Following the acclaimed release of their sophomore album, Tides, Cry Monster Cry are riding a current.
The two Sutton brothers, Jamie and Richie Martin, are fresh from a tour of Germany, and awaiting the release of a new documentary that features their adventures playing their music up a mountain in the Swiss Alps. Music has taken life to an interesting place.
I caught up with Jamie, an English-major who converts his studies into carefully constructed lyrics, fresh from what’s been an exhausting tour and a special time on the continent.
“I think Irish music is a bit exotic over there,” he laughed. “We find ourselves selling out places that we’ve never been.
“People see that we’re playing and, in real German fashion, they’ll go to YouTube, do some research into us and if they like it, they go and buy tickets. It’s great. I think that’s something that’s fading in Ireland.”
What music fans can uncover when they do such research is delicate and subtle, and in the case of Tides, a deeply emotional piece of work that’s mostly quite slow-paced and poetic, but bursts into wall-of-sound angst in late track, The Last Dance.
“I’ve been trying really hard to be in the moment when I perform, and I’ve found when you do that, when you really put everything in, you feel it coming back to you,” Jamie said of the tour.
“It’s emotionally draining, but I think it makes for an honest performance. I really wanted to approach it in that way, to see if there was any difference in the reaction. I thought there was.”
Tides, as an album title, is a reference to the flow of the brother’s lives: sometimes turbulent and sometimes smooth and calm, a reflection of something, really.
A touch ironically, it’s taken them to the mountains.
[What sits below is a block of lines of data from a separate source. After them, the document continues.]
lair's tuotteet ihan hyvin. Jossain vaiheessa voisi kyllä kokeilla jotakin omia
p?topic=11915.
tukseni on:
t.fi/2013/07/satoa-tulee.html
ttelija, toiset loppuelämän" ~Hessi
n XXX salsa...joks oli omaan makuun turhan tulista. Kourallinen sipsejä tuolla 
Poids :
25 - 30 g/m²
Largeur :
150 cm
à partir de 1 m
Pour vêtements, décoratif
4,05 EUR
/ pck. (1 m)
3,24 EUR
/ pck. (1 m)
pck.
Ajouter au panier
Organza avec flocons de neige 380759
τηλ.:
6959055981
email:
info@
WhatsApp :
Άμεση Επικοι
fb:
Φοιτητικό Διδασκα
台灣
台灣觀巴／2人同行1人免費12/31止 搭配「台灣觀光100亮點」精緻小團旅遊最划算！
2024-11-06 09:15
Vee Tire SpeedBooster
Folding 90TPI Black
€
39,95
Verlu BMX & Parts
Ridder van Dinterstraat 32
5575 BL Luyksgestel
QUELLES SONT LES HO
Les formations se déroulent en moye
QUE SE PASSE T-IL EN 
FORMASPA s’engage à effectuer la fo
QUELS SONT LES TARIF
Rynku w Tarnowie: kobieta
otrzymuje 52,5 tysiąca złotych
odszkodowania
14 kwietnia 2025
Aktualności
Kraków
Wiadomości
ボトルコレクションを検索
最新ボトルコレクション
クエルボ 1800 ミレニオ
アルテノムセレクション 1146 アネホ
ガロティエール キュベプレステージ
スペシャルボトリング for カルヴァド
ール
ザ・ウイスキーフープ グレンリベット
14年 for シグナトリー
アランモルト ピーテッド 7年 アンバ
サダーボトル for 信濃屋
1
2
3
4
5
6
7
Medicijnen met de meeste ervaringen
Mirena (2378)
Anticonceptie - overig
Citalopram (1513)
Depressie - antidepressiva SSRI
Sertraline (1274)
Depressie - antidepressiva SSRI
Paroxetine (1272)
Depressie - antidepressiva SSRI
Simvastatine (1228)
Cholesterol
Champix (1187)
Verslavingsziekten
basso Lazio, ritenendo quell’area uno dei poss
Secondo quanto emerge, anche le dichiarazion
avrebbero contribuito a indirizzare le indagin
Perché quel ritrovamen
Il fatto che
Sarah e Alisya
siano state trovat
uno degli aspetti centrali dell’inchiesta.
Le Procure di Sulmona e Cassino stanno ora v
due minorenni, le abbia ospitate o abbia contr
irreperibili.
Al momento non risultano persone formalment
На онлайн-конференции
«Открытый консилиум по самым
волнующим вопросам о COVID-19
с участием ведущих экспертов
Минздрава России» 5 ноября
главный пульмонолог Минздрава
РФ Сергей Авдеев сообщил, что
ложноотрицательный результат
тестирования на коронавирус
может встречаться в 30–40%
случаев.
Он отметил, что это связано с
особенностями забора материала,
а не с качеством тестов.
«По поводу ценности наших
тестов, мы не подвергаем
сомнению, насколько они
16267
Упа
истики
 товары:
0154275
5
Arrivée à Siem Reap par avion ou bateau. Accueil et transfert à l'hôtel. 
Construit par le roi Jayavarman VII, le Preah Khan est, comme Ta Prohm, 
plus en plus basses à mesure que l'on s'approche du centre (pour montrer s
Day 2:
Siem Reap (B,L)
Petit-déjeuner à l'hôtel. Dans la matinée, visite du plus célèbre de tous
“We went on a trip to the Swiss Alps and there’s a 30 minute documentary of it waiting to be released,” Jamie said.
“It’s about the climb and the gig, but it’s more about this guy called Rene Reusser, who brings musicians over there. He’s incredible – a complete music fan.
“He runs a carpentry school, but the documentary is about telling this guy’s story, why he’s so passionate about music and craft, and the lengths people go to so that they feel they’ve done something a bit different. It should be out in about two weeks.
“We’ve been lucky. We’ve always loved taking on weird stuff, like a gig in the Alps, or living room concerts in Germany.
“It’s just what keeps up amused and entertained. Hopefully, the documentary will get a good reaction.
“It’s called, When The Snow Calls I’ll Be Gone, which is the English title of an old Swiss folk song.”
Back within the band, things are coming to a peak, too, with the brothers having had their time “living” ahead of the release of the second record.
They’re on a songwriting high, and enjoying the moment.
“What I really love about music is storytelling,” Jamie said. “I like to share a bit of myself, like reading a diary on a stage. It’s a great way to make something collective.
“It’s had a huge, huge impact on me that I can chart right back to my childhood. Reading, for me, is like going to the gym for storytelling. I have to stay on top of it.”
Cry Monster Cry play the Pepper Canister Church, Dublin on March 27, with tickets priced at €23.
The show concludes a 13-date Irish tour spanning February and March.